▶ Exercise goal
Would you show every line from the records that holds "wxfrom"?

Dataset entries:

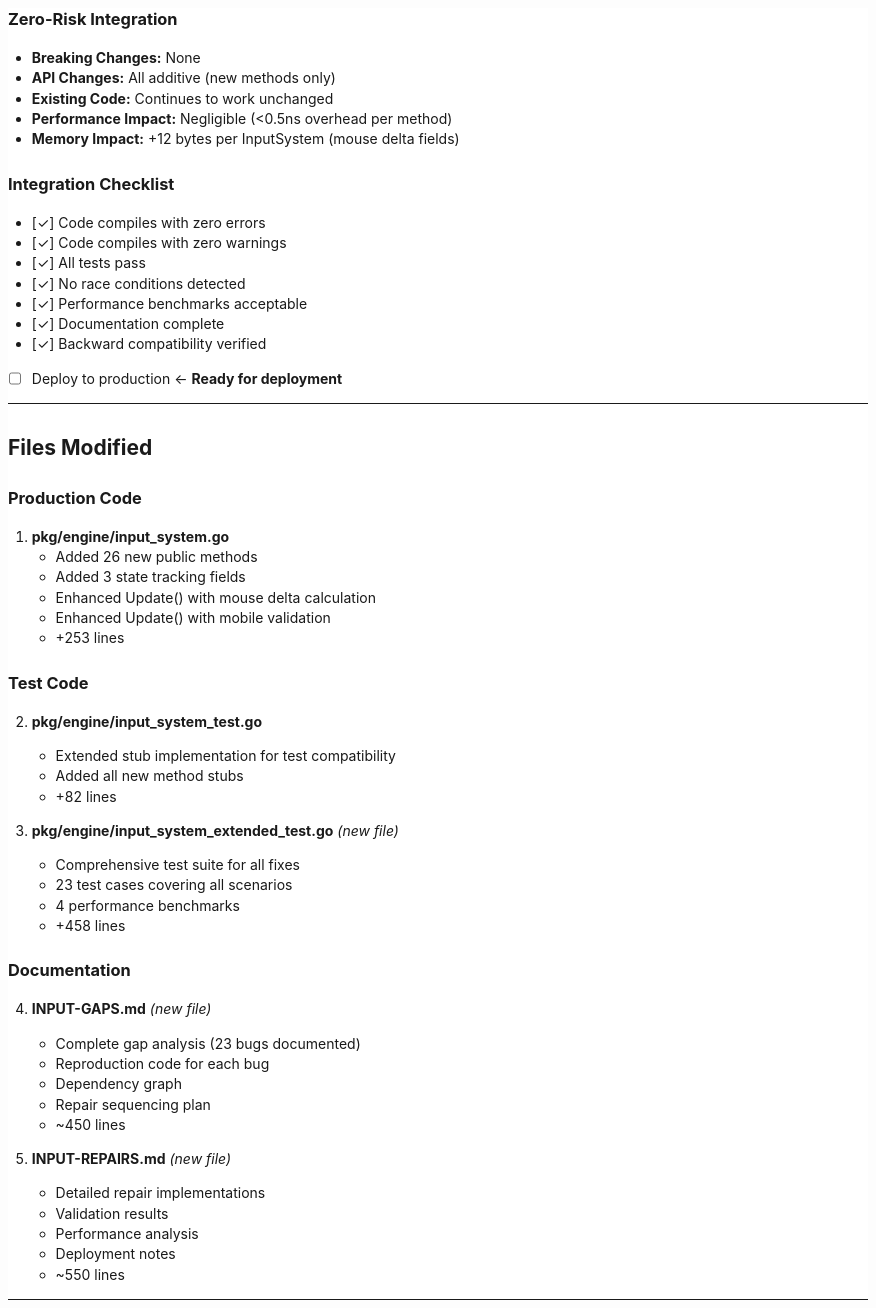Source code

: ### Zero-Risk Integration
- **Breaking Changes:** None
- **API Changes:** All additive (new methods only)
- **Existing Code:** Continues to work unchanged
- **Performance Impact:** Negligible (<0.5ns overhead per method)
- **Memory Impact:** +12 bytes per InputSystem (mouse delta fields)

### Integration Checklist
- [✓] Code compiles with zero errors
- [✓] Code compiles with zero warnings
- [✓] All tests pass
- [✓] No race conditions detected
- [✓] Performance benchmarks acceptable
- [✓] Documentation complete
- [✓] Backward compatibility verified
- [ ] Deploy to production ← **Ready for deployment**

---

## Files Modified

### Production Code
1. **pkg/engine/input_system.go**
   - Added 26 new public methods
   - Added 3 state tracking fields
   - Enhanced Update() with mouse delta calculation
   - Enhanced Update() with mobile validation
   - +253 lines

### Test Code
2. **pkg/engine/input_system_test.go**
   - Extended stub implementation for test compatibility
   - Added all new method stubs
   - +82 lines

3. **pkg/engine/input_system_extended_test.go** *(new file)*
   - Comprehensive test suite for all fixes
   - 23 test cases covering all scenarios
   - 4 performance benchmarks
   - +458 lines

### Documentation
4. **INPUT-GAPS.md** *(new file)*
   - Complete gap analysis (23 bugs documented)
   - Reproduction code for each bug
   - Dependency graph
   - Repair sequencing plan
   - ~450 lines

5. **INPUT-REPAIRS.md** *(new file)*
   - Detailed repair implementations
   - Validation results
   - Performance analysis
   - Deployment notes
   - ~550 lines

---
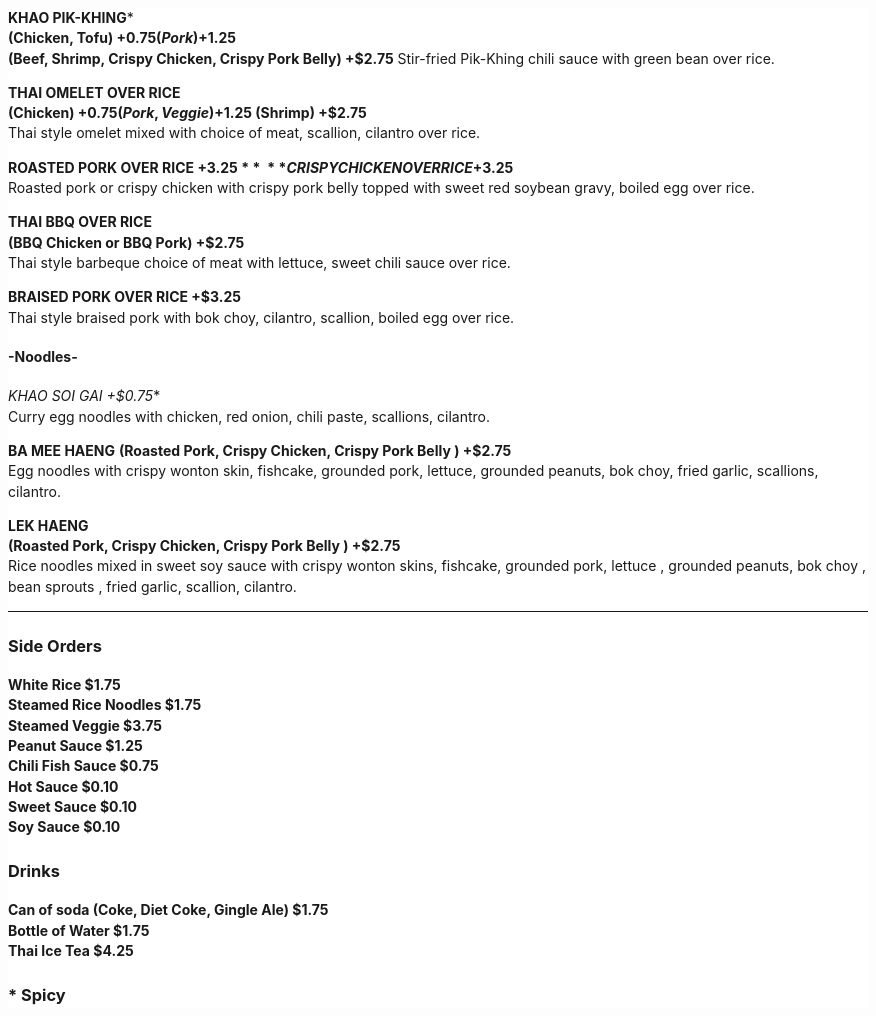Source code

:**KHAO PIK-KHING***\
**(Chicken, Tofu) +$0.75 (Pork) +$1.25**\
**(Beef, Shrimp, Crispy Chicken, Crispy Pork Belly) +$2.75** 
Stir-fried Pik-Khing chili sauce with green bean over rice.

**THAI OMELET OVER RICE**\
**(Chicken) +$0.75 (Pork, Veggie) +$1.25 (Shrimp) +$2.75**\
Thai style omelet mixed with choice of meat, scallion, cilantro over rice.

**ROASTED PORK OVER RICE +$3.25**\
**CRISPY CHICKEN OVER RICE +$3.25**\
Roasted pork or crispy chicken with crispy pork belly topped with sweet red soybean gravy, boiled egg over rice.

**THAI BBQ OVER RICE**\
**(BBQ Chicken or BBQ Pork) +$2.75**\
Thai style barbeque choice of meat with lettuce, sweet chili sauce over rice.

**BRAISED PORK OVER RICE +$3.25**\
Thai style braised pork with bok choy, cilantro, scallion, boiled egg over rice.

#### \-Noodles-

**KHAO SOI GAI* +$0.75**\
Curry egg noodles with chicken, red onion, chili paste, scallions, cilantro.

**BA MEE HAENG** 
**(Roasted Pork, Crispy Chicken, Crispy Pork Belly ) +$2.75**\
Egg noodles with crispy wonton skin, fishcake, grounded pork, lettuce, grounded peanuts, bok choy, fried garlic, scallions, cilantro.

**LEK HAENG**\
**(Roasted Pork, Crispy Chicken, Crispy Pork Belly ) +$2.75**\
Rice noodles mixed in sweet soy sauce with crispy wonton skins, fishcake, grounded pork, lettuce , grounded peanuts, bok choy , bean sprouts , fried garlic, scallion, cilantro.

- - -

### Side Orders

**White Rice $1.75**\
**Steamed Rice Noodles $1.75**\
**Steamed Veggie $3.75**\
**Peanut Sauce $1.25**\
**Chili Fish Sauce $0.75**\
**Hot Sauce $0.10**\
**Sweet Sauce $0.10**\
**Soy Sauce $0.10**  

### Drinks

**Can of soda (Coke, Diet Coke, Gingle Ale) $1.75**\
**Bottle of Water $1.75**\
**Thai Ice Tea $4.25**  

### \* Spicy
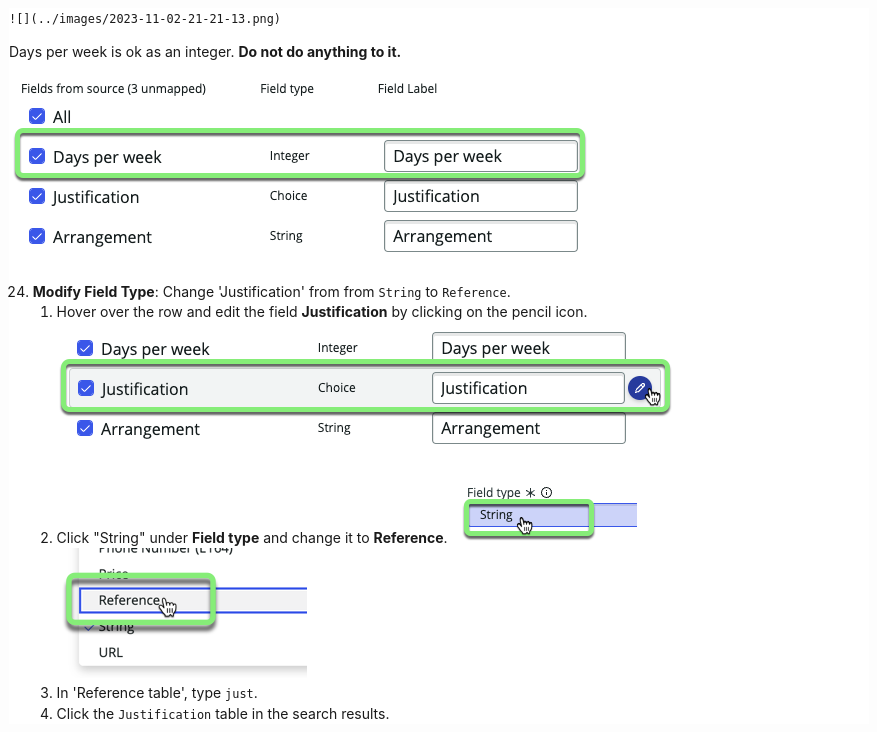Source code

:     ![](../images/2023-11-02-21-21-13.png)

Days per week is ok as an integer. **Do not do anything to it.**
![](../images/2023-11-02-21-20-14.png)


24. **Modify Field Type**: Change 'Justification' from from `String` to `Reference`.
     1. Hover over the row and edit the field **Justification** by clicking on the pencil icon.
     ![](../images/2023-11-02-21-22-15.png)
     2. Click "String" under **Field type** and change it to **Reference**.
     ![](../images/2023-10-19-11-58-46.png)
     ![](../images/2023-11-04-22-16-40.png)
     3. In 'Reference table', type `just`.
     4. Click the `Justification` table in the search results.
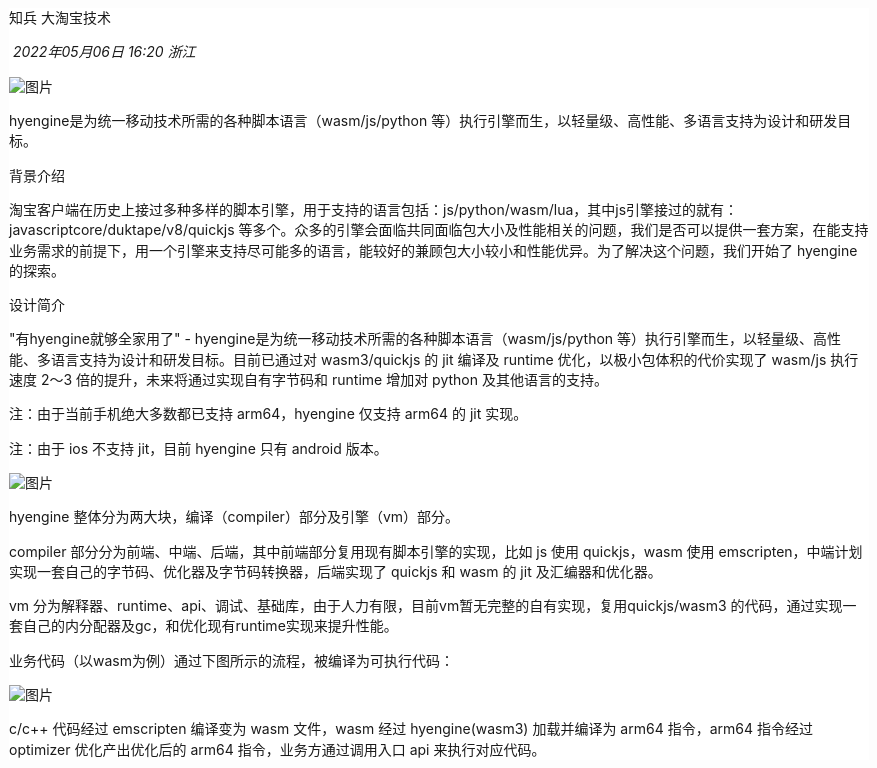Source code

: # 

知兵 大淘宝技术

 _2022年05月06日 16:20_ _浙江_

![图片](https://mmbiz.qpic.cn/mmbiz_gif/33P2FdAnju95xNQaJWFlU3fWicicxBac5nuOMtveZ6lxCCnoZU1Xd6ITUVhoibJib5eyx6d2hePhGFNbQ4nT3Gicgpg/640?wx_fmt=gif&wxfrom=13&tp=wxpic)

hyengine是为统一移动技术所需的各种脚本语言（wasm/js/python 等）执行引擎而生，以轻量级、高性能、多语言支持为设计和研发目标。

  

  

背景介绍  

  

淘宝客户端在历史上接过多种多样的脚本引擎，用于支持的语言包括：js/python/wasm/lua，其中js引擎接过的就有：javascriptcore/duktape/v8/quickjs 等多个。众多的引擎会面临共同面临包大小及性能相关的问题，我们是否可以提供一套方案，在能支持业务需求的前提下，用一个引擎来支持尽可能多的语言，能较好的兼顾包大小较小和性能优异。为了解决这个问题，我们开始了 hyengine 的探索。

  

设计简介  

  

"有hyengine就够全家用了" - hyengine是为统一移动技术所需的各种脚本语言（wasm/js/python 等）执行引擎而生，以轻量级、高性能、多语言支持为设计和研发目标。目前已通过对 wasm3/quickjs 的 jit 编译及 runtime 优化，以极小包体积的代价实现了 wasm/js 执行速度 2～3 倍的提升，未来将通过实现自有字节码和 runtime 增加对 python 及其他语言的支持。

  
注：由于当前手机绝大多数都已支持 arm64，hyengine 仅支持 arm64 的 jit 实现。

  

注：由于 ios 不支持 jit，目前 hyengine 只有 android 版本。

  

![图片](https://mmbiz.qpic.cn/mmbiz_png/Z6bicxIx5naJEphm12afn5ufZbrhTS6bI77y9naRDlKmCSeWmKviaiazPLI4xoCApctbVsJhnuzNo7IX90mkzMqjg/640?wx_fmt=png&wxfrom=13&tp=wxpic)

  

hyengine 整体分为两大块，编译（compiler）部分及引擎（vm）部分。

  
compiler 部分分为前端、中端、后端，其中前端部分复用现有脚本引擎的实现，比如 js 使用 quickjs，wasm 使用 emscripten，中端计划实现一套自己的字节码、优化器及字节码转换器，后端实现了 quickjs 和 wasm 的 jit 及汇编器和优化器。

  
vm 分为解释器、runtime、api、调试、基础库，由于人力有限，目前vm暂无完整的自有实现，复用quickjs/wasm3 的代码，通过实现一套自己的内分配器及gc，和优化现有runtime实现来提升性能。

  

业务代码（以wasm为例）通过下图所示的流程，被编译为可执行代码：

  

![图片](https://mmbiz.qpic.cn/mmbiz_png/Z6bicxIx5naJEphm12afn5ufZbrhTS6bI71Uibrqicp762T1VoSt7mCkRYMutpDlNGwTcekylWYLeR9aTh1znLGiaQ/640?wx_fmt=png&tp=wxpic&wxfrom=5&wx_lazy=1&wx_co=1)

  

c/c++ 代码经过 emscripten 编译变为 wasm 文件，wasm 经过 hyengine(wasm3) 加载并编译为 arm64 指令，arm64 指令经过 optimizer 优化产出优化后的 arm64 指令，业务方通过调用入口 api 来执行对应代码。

▶ Exercise response
![图片](https://mmbiz.qpic.cn/mmbiz_gif/33P2FdAnju95xNQaJWFlU3fWicicxBac5nuOMtveZ6lxCCnoZU1Xd6ITUVhoibJib5eyx6d2hePhGFNbQ4nT3Gicgpg/640?wx_fmt=gif&wxfrom=13&tp=wxpic)
![图片](https://mmbiz.qpic.cn/mmbiz_png/Z6bicxIx5naJEphm12afn5ufZbrhTS6bI77y9naRDlKmCSeWmKviaiazPLI4xoCApctbVsJhnuzNo7IX90mkzMqjg/640?wx_fmt=png&wxfrom=13&tp=wxpic)
![图片](https://mmbiz.qpic.cn/mmbiz_png/Z6bicxIx5naJEphm12afn5ufZbrhTS6bI71Uibrqicp762T1VoSt7mCkRYMutpDlNGwTcekylWYLeR9aTh1znLGiaQ/640?wx_fmt=png&tp=wxpic&wxfrom=5&wx_lazy=1&wx_co=1)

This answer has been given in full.